*YOUR GOAL*. Every single entry below should be reproduced verbatim.

*DATASET EXCERPTS*.
※
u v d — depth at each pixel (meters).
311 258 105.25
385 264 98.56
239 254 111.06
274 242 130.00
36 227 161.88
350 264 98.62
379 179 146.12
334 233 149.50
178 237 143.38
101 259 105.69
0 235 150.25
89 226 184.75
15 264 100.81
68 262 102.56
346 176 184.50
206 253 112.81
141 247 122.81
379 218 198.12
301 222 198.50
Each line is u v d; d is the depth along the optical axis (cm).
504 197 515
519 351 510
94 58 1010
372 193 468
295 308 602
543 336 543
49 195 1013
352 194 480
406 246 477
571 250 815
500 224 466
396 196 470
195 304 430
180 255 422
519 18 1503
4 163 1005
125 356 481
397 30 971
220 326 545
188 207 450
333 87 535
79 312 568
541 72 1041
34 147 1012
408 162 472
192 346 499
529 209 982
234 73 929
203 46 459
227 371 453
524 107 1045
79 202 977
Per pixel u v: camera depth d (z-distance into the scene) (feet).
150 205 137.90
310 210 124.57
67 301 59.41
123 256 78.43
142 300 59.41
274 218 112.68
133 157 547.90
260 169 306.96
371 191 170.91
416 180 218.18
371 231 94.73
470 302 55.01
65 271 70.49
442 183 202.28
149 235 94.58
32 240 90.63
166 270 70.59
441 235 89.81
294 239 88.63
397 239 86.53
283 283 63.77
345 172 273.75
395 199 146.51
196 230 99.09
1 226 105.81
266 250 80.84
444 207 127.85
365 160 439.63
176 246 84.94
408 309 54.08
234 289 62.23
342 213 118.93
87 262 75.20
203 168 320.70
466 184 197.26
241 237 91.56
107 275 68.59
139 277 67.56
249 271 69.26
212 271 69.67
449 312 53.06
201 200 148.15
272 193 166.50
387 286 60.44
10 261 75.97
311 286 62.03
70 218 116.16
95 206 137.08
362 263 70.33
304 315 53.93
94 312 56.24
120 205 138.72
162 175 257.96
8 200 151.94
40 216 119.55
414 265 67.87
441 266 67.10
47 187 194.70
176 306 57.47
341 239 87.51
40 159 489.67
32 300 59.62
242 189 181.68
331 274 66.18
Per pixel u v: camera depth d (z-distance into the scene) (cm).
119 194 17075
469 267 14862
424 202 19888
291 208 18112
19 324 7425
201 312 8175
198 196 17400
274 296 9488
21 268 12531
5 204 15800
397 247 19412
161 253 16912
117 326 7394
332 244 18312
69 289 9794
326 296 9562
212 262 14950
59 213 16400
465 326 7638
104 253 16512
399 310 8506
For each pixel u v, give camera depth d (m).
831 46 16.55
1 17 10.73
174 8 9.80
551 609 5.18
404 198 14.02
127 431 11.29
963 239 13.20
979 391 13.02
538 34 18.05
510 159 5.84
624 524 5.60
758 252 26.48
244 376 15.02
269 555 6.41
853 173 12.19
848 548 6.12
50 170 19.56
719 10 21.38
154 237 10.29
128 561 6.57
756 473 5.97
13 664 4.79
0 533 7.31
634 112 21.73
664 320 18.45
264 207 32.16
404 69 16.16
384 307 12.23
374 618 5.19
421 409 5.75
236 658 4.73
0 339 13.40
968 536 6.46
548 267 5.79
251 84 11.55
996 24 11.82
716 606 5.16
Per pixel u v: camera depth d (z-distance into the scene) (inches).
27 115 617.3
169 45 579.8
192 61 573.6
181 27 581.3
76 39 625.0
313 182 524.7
※
*RESPONSE TO THE TASK*.
u v d — depth at each pixel (meters).
311 258 105.25
385 264 98.56
239 254 111.06
274 242 130.00
36 227 161.88
350 264 98.62
379 179 146.12
334 233 149.50
178 237 143.38
101 259 105.69
0 235 150.25
89 226 184.75
15 264 100.81
68 262 102.56
346 176 184.50
206 253 112.81
141 247 122.81
379 218 198.12
301 222 198.50
Each line is u v d; d is the depth along the optical axis (cm).
504 197 515
519 351 510
94 58 1010
372 193 468
295 308 602
543 336 543
49 195 1013
352 194 480
406 246 477
571 250 815
500 224 466
396 196 470
195 304 430
180 255 422
519 18 1503
4 163 1005
125 356 481
397 30 971
220 326 545
188 207 450
333 87 535
79 312 568
541 72 1041
34 147 1012
408 162 472
192 346 499
529 209 982
234 73 929
203 46 459
227 371 453
524 107 1045
79 202 977
Per pixel u v: camera depth d (z-distance into the scene) (feet).
150 205 137.90
310 210 124.57
67 301 59.41
123 256 78.43
142 300 59.41
274 218 112.68
133 157 547.90
260 169 306.96
371 191 170.91
416 180 218.18
371 231 94.73
470 302 55.01
65 271 70.49
442 183 202.28
149 235 94.58
32 240 90.63
166 270 70.59
441 235 89.81
294 239 88.63
397 239 86.53
283 283 63.77
345 172 273.75
395 199 146.51
196 230 99.09
1 226 105.81
266 250 80.84
444 207 127.85
365 160 439.63
176 246 84.94
408 309 54.08
234 289 62.23
342 213 118.93
87 262 75.20
203 168 320.70
466 184 197.26
241 237 91.56
107 275 68.59
139 277 67.56
249 271 69.26
212 271 69.67
449 312 53.06
201 200 148.15
272 193 166.50
387 286 60.44
10 261 75.97
311 286 62.03
70 218 116.16
95 206 137.08
362 263 70.33
304 315 53.93
94 312 56.24
120 205 138.72
162 175 257.96
8 200 151.94
40 216 119.55
414 265 67.87
441 266 67.10
47 187 194.70
176 306 57.47
341 239 87.51
40 159 489.67
32 300 59.62
242 189 181.68
331 274 66.18
Per pixel u v: camera depth d (z-distance into the scene) (cm).
119 194 17075
469 267 14862
424 202 19888
291 208 18112
19 324 7425
201 312 8175
198 196 17400
274 296 9488
21 268 12531
5 204 15800
397 247 19412
161 253 16912
117 326 7394
332 244 18312
69 289 9794
326 296 9562
212 262 14950
59 213 16400
465 326 7638
104 253 16512
399 310 8506
For each pixel u v, give camera depth d (m).
831 46 16.55
1 17 10.73
174 8 9.80
551 609 5.18
404 198 14.02
127 431 11.29
963 239 13.20
979 391 13.02
538 34 18.05
510 159 5.84
624 524 5.60
758 252 26.48
244 376 15.02
269 555 6.41
853 173 12.19
848 548 6.12
50 170 19.56
719 10 21.38
154 237 10.29
128 561 6.57
756 473 5.97
13 664 4.79
0 533 7.31
634 112 21.73
664 320 18.45
264 207 32.16
404 69 16.16
384 307 12.23
374 618 5.19
421 409 5.75
236 658 4.73
0 339 13.40
968 536 6.46
548 267 5.79
251 84 11.55
996 24 11.82
716 606 5.16
Per pixel u v: camera depth d (z-distance into the scene) (inches).
27 115 617.3
169 45 579.8
192 61 573.6
181 27 581.3
76 39 625.0
313 182 524.7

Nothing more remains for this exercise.